A 40 N block lifted straight upward by a hand applying a force of 40 N has an initial kinetic energy of 12J. If the block is lifted 0.5 m, how mauch work does the hand do? What is the block's final kinetic energy?
work=force*distance
FinalKe=InitialKE+workdone-changePE
Looks like the finalKE is the same as initial KE.
To solve this problem, we need to understand the concepts of work, kinetic energy, and force.

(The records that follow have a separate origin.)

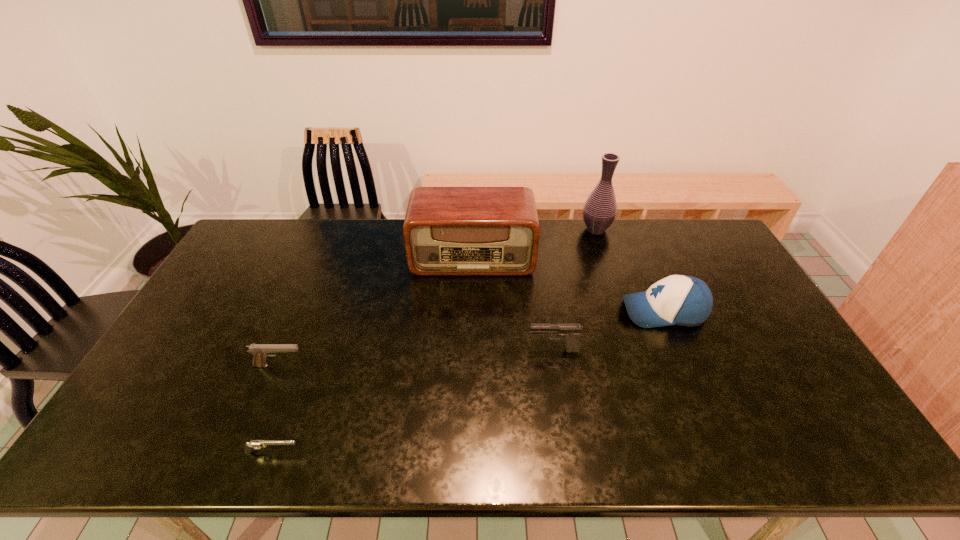
Image resolution: width=960 pixels, height=540 pixels. I want to click on the shortest pistol, so click(x=253, y=444).

At what (x,y) coordinates should I click in order to perform the action: click on the shortest object. Please return your answer as a coordinate pair (x, y). The image size is (960, 540). Looking at the image, I should click on (253, 444).

You are a GUI agent. You are given a task and a screenshot of the screen. Output one action in this format:
    pyautogui.click(x=<x>, y=<y>)
    Task: Click on the vacant region located 0.160m on the front of the tallest object
    The image size is (960, 540).
    Given the screenshot: What is the action you would take?
    (x=609, y=267)

The image size is (960, 540). Identify the location of vacant region located 0.200m on the front panel of the second tallest object. pos(471,321).

Image resolution: width=960 pixels, height=540 pixels. Find the location of `vacant point located on the front-facing side of the baseball cap`. vacant point located on the front-facing side of the baseball cap is located at coordinates (507, 312).

You are a GUI agent. You are given a task and a screenshot of the screen. Output one action in this format:
    pyautogui.click(x=<x>, y=<y>)
    Task: Click on the free space located on the front-facing side of the baseball cap
    This screenshot has height=540, width=960.
    Given the screenshot: What is the action you would take?
    pyautogui.click(x=523, y=312)

Image resolution: width=960 pixels, height=540 pixels. Find the location of `vacant space located on the front-facing side of the baseball cap`. vacant space located on the front-facing side of the baseball cap is located at coordinates (572, 312).

Image resolution: width=960 pixels, height=540 pixels. I want to click on vacant area situated aim along the barrel of the rightmost pistol, so click(445, 350).

The height and width of the screenshot is (540, 960). I want to click on vacant region located 0.220m aim along the barrel of the rightmost pistol, so click(449, 350).

Find the location of `vacant region located aim along the barrel of the rightmost pistol`. vacant region located aim along the barrel of the rightmost pistol is located at coordinates (467, 350).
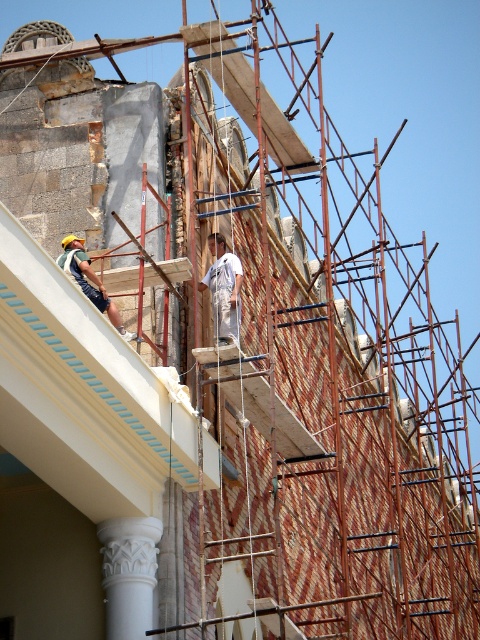
You are a safety inspector assessing the construction site. You notice the white carved column at lower left and the green fabric construction worker at left. Which object is wider? Please base your answer on the spatial details provided in the scene.

The white carved column at lower left is wider than the green fabric construction worker at left according to the description.

You are a construction supervisor checking the alignment of the white carved column at lower left and the white cotton shirt at center. Which object is wider?

The white carved column at lower left is wider than the white cotton shirt at center.

You are a safety inspector observing the construction site. You notice two workers near the building structure. One is wearing a white cotton shirt at center and the other is a green fabric construction worker at left. Based on their heights, which worker might be standing closer to the ground?

The white cotton shirt at center is not as tall as the green fabric construction worker at left, so the worker in the white cotton shirt at center might be standing closer to the ground.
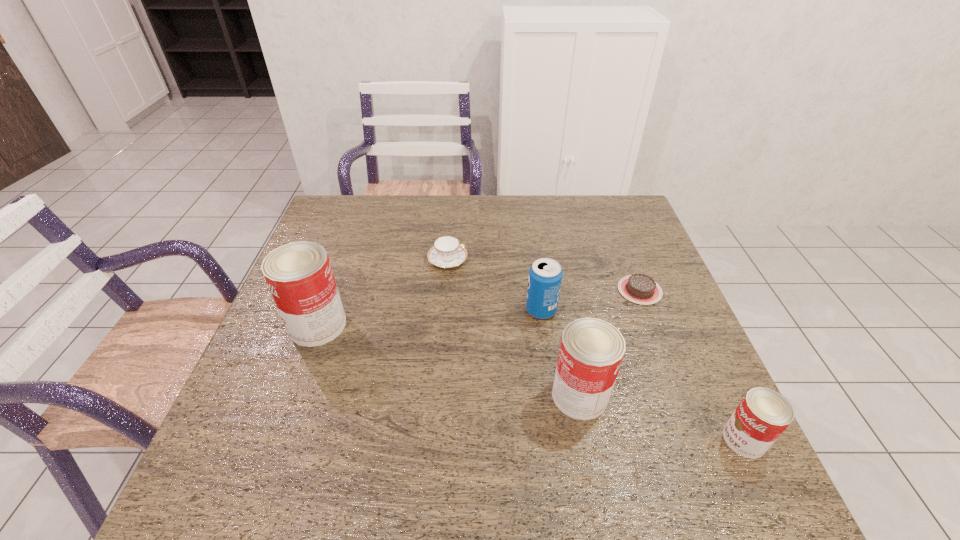
What are the coordinates of `free location that satisfies the following two spatial constraints: 1. on the back side of the chocolate cake; 2. on the side with the handle of the teacup` in the screenshot? It's located at (628, 260).

Where is `free space that satisfies the following two spatial constraints: 1. on the front side of the chocolate cake; 2. on the front label of the leftmost can`? free space that satisfies the following two spatial constraints: 1. on the front side of the chocolate cake; 2. on the front label of the leftmost can is located at coordinates (653, 325).

Locate an element on the screen. vacant space that satisfies the following two spatial constraints: 1. on the back side of the chocolate cake; 2. on the right side of the fourth shortest object is located at coordinates (539, 291).

I want to click on vacant point that satisfies the following two spatial constraints: 1. on the side with the handle of the fifth object from right to left; 2. on the left side of the shortest object, so click(445, 291).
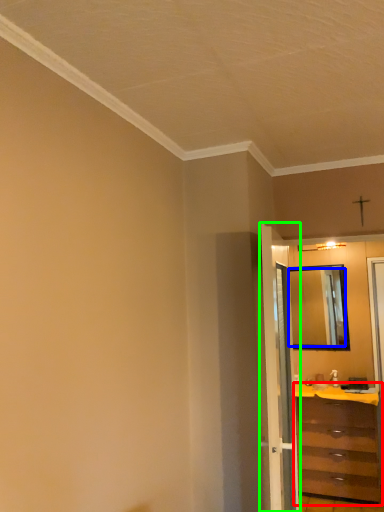
Question: Which is nearer to the chest of drawers (highlighted by a red box)? mirror (highlighted by a blue box) or door (highlighted by a green box).

Choices:
 (A) mirror
 (B) door

Answer: (A)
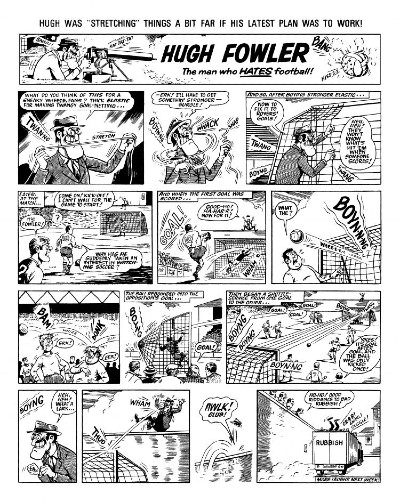
Identify the location of wall. The height and width of the screenshot is (502, 400). (281, 428).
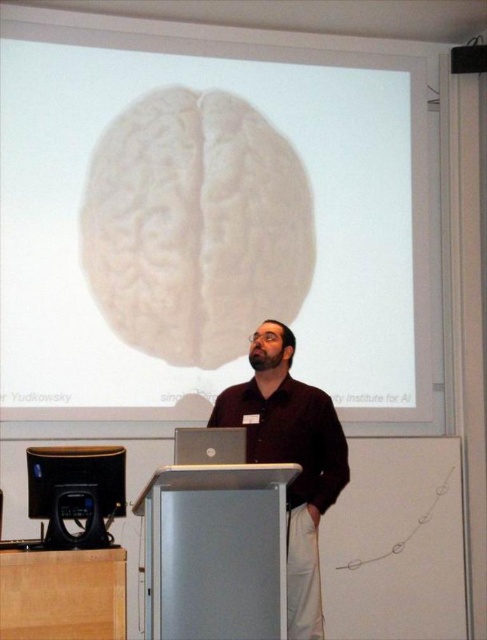
You are an event organizer who needs to adjust the seating arrangement for a VIP guest. The guest requires a chair that is 32 inches wide. You see the dark brown shirt at center and the black glossy monitor at lower left. Can the guest sit between these two items without their chair overlapping either object?

The dark brown shirt at center and black glossy monitor at lower left are 30.48 inches apart from each other. Since the chair requires 32 inches of space, the guest cannot sit between them as the distance is insufficient.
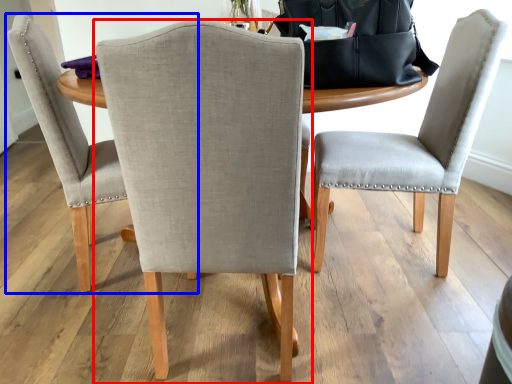
Question: Which object appears farthest to the camera in this image, chair (highlighted by a red box) or chair (highlighted by a blue box)?

Choices:
 (A) chair
 (B) chair

Answer: (B)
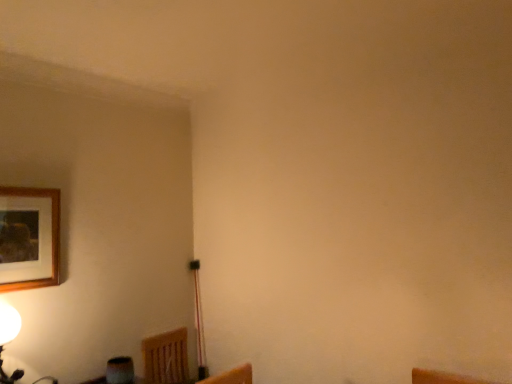
The height and width of the screenshot is (384, 512). What do you see at coordinates (29, 238) in the screenshot?
I see `wooden picture frame at upper left` at bounding box center [29, 238].

You are a GUI agent. You are given a task and a screenshot of the screen. Output one action in this format:
    pyautogui.click(x=<x>, y=<y>)
    Task: Click on the wooden picture frame at upper left
    
    Given the screenshot: What is the action you would take?
    pyautogui.click(x=29, y=238)

You are a GUI agent. You are given a task and a screenshot of the screen. Output one action in this format:
    pyautogui.click(x=<x>, y=<y>)
    Task: Click on the wooden picture frame at upper left
    
    Given the screenshot: What is the action you would take?
    pyautogui.click(x=29, y=238)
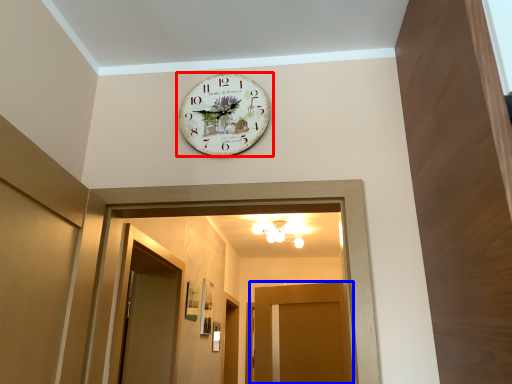
Question: Which of the following is the farthest to the observer, wall clock (highlighted by a red box) or door (highlighted by a blue box)?

Choices:
 (A) wall clock
 (B) door

Answer: (B)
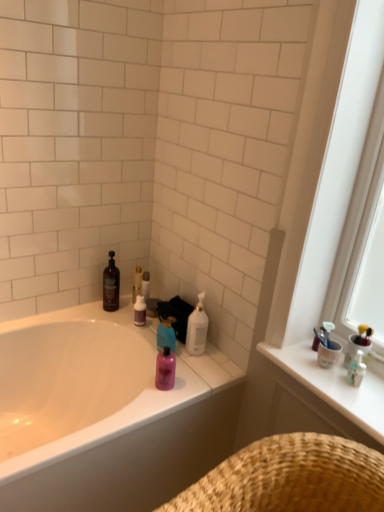
Where is `vacant area to the right of blue glossy bottle at center, arranged as the 2th cleaning product when viewed from the right`? vacant area to the right of blue glossy bottle at center, arranged as the 2th cleaning product when viewed from the right is located at coordinates 203,364.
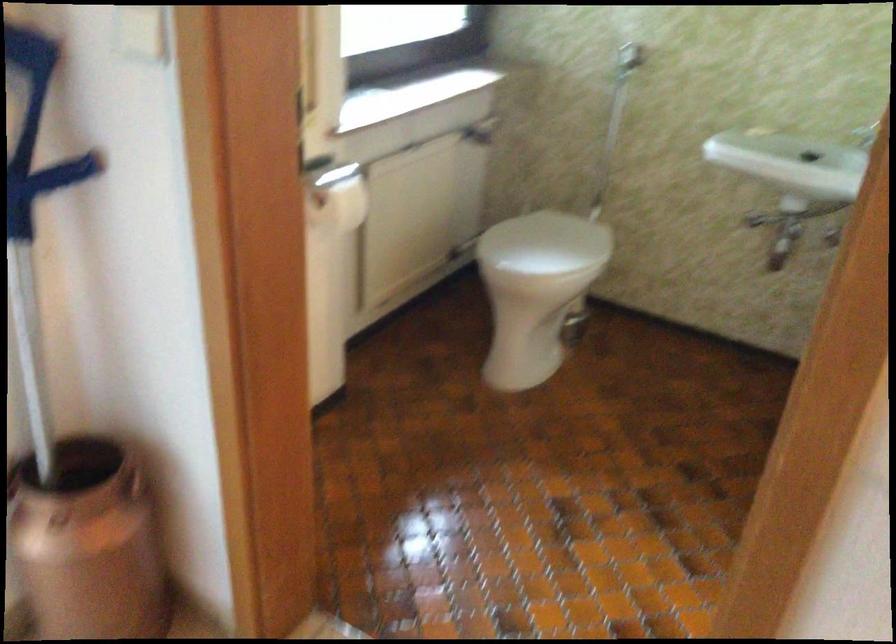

Work is defined as the product of force and displacement, and kinetic energy is the energy possessed by an object due to its motion.
1. First, let's calculate the work done by the hand:
Work = Force * Displacement
In this case, the force applied by the hand is 40 N, and the displacement is 0.5 m:
Work = 40 N * 0.5 m
= 20 J
Therefore, the hand does 20 J of work on the block.
2. Next, let's find the final kinetic energy of the block.
We know that the initial kinetic energy is 12 J.
The work done on an object is equal to the change in its kinetic energy:
Work = Change in Kinetic Energy
Since the kinetic energy initially was 12 J and the work done by the hand is 20 J, the change in kinetic energy can be calculated as follows:
Change in Kinetic Energy = Work
= 20 J
Therefore, the final kinetic energy of the block is the sum of the initial kinetic energy and the change in kinetic energy:
Final Kinetic Energy = Initial Kinetic Energy + Change in Kinetic Energy
= 12 J + 20 J
= 32 J
Thus, the block's final kinetic energy is 32 J.